I'm doing a spotty job of summarizing the meat of nearly three chapters but that's the crux, more or less, of what he's getting at. Removing traditional theism and replacing it with a bit more unity in an effort to better see "God".
 
 
cusm
15:35 / 21.01.02
So its more, "God the concept" or "God the energy" than "God the person with the long white beard"? That's what I'm reading from it. Though I'm a big fan of "God the abstract concept that we can't fully understand, only strive towards as a goal so as to better ourselves by its persuit."
 
 
Logos
09:21 / 23.01.02
After reading Spong, I get the impression that he wavers back and forth between "God the Energy" or whatever, and being turned off by non-rationalistic metphysics altogether. It seemed as though his book made the same mistake made by the biblical literalist fundamentalists: that is, either something is literally true and actual and physical, or it's imaginary or mental and therefore superstitious and second-rate.

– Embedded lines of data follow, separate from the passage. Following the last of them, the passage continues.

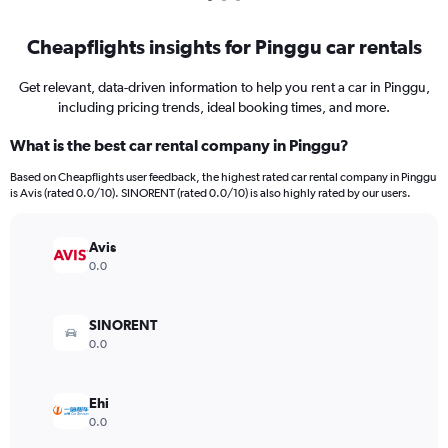
Cheapflights insights for Pinggu car rentals
Get relevant, data-driven information to help you rent a car in Pinggu,
including pricing trends, ideal booking times, and more.
What is the best car rental company in Pinggu?
Based on Cheapflights user feedback, the highest rated car rental company in Pinggu
is Avis (rated 0.0/10). SINORENT (rated 0.0/10) is also highly rated by our users.
Avis
0.0
SINORENT
0.0
Ehi
0.0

The real power of religion, in my opinion, is when it has one foot in the rational, the practical, and the logical, and the other end dealing with all of the "stuff" that doesn't fit well into a scientific rationalist box. The stuff that can't be expressed, and can only be approximated poetically if at all.
 
 
Hieronymus
09:21 / 23.01.02
quote:Originally posted by Logos:
After reading Spong, I get the impression that he wavers back and forth between "God the Energy" or whatever, and being turned off by non-rationalistic metphysics altogether. It seemed as though his book made the same mistake made by the biblical literalist fundamentalists: that is, either something is literally true and actual and physical, or it's imaginary or mental and therefore superstitious and second-rate.


See that's not what I walked away from after his book at all. It seemed to me that Spong was basically saying that God could be recognized in loving unconditionally and patiently. More like "God the Community of the Human Race". Very much like seeking enlightenment in bodhicitta.

quote:The real power of religion, in my opinion, is when it has one foot in the rational, the practical, and the logical, and the other end dealing with all of the "stuff" that doesn't fit well into a scientific rationalist box. The stuff that can't be expressed, and can only be approximated poetically if at all.[/QB]

Frankly I thought he did a wonderful job bridging the two. Love and compassion being an extremely undefinable poetic concept steeped in a rational world.